148b Zunächst sei auf den im vergangenen Jahrhundert durch die Sozialwissenschaften lange Zeit gewaltsam verbreiteten Reduktionismus hingewiesen: Nicht nur sind die Dinge nicht, was sie zu sein scheinen, sondern ihre Wirklichkeit hat immer eine zynische Tücke. Die Politik und ihre Codes sind eine Maske, die Ausbeutung und Machtausübung verbirgt; das Privatleben mit seinen Codes ist eine Maske, die die Herrschaft kaschiert. Mit unvermeidlicher Logik hat sich dieser Angriff gegen sich selbst gewendet, und so sind die diesen Intuitionen geschuldeten Entdeckungen kein Vehikel der Befreiung, sondern der Manipulation des Menschen geworden. Die epistemologische Herausforderung der Postmoderne verschärft die Zertrümmerung. In der modernen Sichtweise von einst gab es wenigstens eine Wahrheit zu erkunden und zu beanspruchen, auch wenn diese Wahrheit Macht, Ausbeutung und Herrschaft ausdrückte. Die verschiedenen Freuds, Marx' und Durkheims versuchen, sich die "wirkliche" Erklärung der sozialen Phänomene anzueignen, aber sie glaubten wenistens an die Möglichkeit einer "wirklichen" Erklärung. Man kann den postmodernen Egozentrismus mit seiner ironischen und spöttischen Haltung abstoßend finden. Aber, ohne ein Urteil über die philosophische Gültigkeit seiner epistemischen Prämisse abzugeben, besteht kein Zweifel, dass die Vorstellung, alle Beobachtungen seien relativ zur Wahrnehmung des Beobachters, und alles, was wir besitzen, seien nur verschiedene gleichermaßen mögliche miteinander konkurrierende Erzählungen, anfangs eine philosophische Position war, die sich dann in eine soziale Wirklichkeit gewandelt hat. All dies ist Teil der politischen Diskussion: Auf dieser Grundannahme basieren der Multikulturalismus, der Zusammenbruch der (politischen, wissenschaftlichen, sozialen) Autorität und das Vorherrschen einer Kultur, die den Individualismus und die Subjektivität betont. Die Objektivität selbst wird geradezu als Fessel für die Freiheit betrachtet. Eine seltsame Freiheit, frei von Gehalt. (Fs)

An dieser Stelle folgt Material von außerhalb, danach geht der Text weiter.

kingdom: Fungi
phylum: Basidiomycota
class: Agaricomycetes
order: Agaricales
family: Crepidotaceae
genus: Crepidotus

149a Schließlich hat die Zertrümmerung so vieler creencias (des Gedankens von creenda selbst) einen wirkmächtigen Ausdruck im Forum der Öffentlichkeit gefunden; dies wird vom Fernsehen beherrscht, also von den Bildern, von einem nichtaktiven Diskurs, von vermittelten Informationen, von der Einsamkeit: ein vertikales Forum von Einzelnem zu Einzelnem, kein horizontaler Diskurs. Zur Angst der Moderne kommen die Fragmentierung der Informationen, typisch für das fin-de-siecle, das Verschwinden eines kohärenten Weltbildes, der Schwund des Vertrauens in die Möglichkeit, an etwas zu glauben, und in die Fähigkeit, die Wirklichkeit zu erkennen, gar sie zu kontrollieren. (Fs)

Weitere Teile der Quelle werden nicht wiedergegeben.